[Extract to read Boundary: Start]

We interviewed all the writers earlier in the Kickstarter, now it's cover artist Amy Houser's turn:

1. What drives you to create? 
Ha, oh, simple question, right? I think I just create because it's what I do. I can't remember a time I didn't draw, or want to make things real that I saw in my head. I grew up encouraged to be an artist, because my parents are great. Once I realized I could do this and other people maybe wanted to look at what I created, I was set on a path and never wanted to do anything else. It's hard to put my finger on WHY I love it and continue to do it ... there are a lot of little reasons, but the big reason is that I can't NOT. I know that's not really an answer. I'll tell you when I find out myself. :) 

2. What is your favorite kind of art or illustration to look at?
It's really all over the place -- I feel like artists NEED to surround themselves in as much art of varied form as possible to be able to open up and explore or evolve in different ways they might not have thought about.

[Extract to read Boundary: End]
[Data provided Boundary: Start]

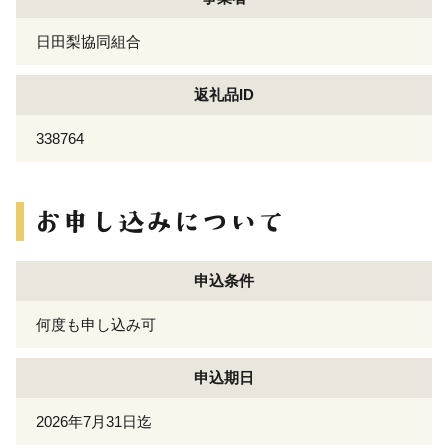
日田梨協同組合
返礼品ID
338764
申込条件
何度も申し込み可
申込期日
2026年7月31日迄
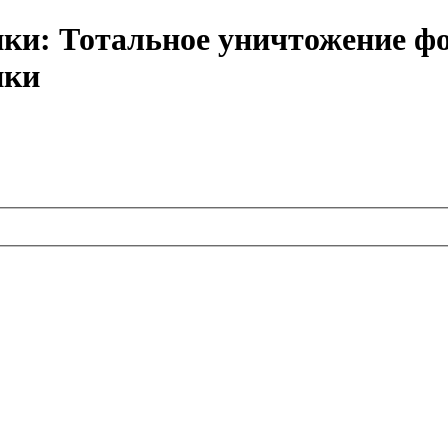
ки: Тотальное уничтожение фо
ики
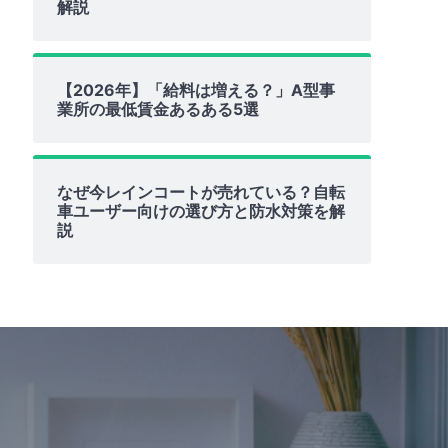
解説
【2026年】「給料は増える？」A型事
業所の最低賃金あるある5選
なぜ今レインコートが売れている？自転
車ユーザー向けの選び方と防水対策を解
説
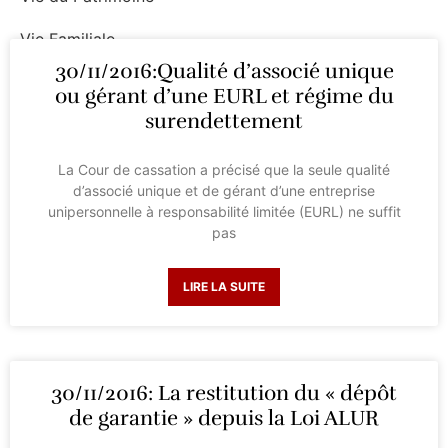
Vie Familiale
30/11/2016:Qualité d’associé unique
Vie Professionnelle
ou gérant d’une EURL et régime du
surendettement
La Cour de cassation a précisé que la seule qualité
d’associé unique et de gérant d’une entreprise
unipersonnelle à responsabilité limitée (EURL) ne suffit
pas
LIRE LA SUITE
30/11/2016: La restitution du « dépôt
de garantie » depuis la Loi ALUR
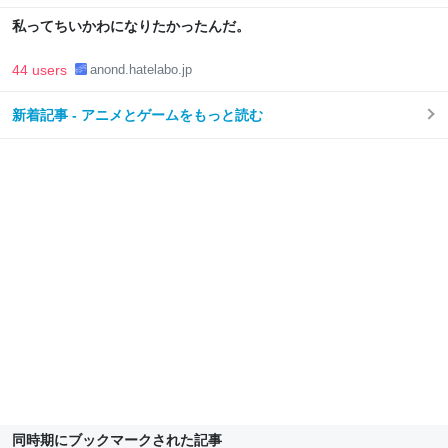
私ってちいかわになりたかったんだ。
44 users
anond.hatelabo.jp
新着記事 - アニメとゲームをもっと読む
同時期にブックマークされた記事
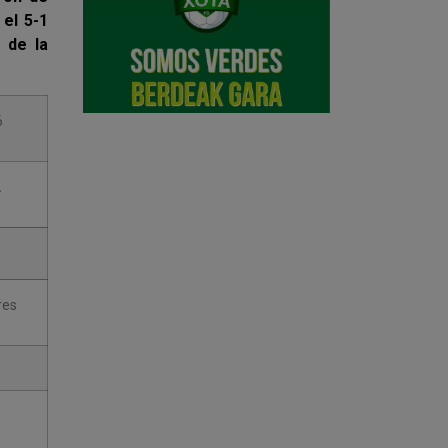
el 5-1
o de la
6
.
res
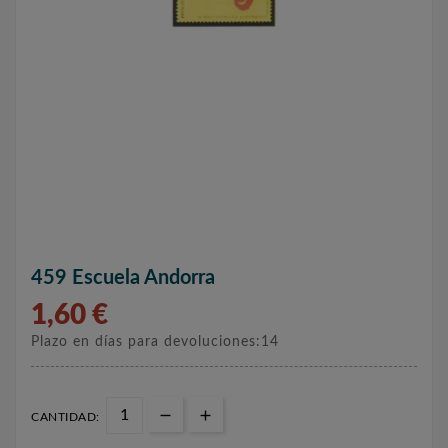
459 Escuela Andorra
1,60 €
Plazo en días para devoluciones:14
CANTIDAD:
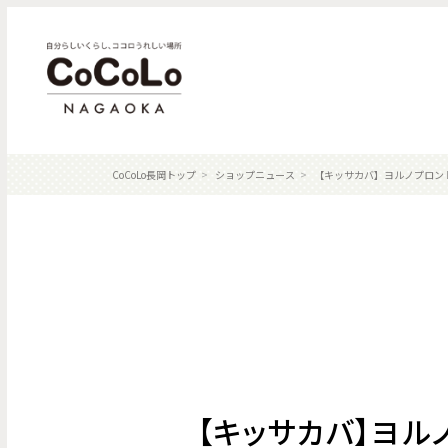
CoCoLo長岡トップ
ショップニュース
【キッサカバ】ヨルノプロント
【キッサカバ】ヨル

[Data provided Boundary: End]

● **What this exercise asks**:
- a) Translate this sentence from the Amy Houser interview into Spanish: "I can't remember a time I didn't draw, or want to make things real that I saw in my head."
- b) Write what comes next in the Amy Houser interview, starting after its final sentence.
The items have nothing to do with the Amy Houser interview.

● **Results**:
- a) No recuerdo un momento en que no dibujara ni quisiera hacer realidad las cosas que veía en mi cabeza.

- b)
Of course I'm influenced by nouveau and late 19th century to early 20th illustrator/advertisers like Alphonse Mucha and N.C. Wyeth., but as I work primarily in watercolor, I'm particularly influenced by the children’s' book illustrations of Edmund Dulac, Arthur Rackham, and the like. Rackham's illustrations for "Peter Pan in the Kensington Gardens" came to me at the perfect time in my life and were tremendously influential in helping me develop expression and color palette in my own way.

I've got a bookshelf of art books in my studio of this sort of work, but there's also architecture, photography and gaming books (RPG illustration is where I've gotten my start, and it's full of hidden gems and the beginnings of really amazingly talented and well-known current illustrators like Tony DiTerlizzi and Rebecca Guay).

I mean, I've got daVinci prints in my studio too. It's all over the place. It takes a world of influence to get the creative gears moving, sometimes. 

3. Are those the same kind of illustrations that you do yourself?
Influences are needed and awesomely inspiring, but in the end, you need to listen to your own voice and work from the gut. You can definitely see my influences in my work -- I love watercolor, and I look to the people who have mastered it before me to know how to handle certain challenges -- but I try very hard to make sure my own hand and voice is the one that comes across in the work.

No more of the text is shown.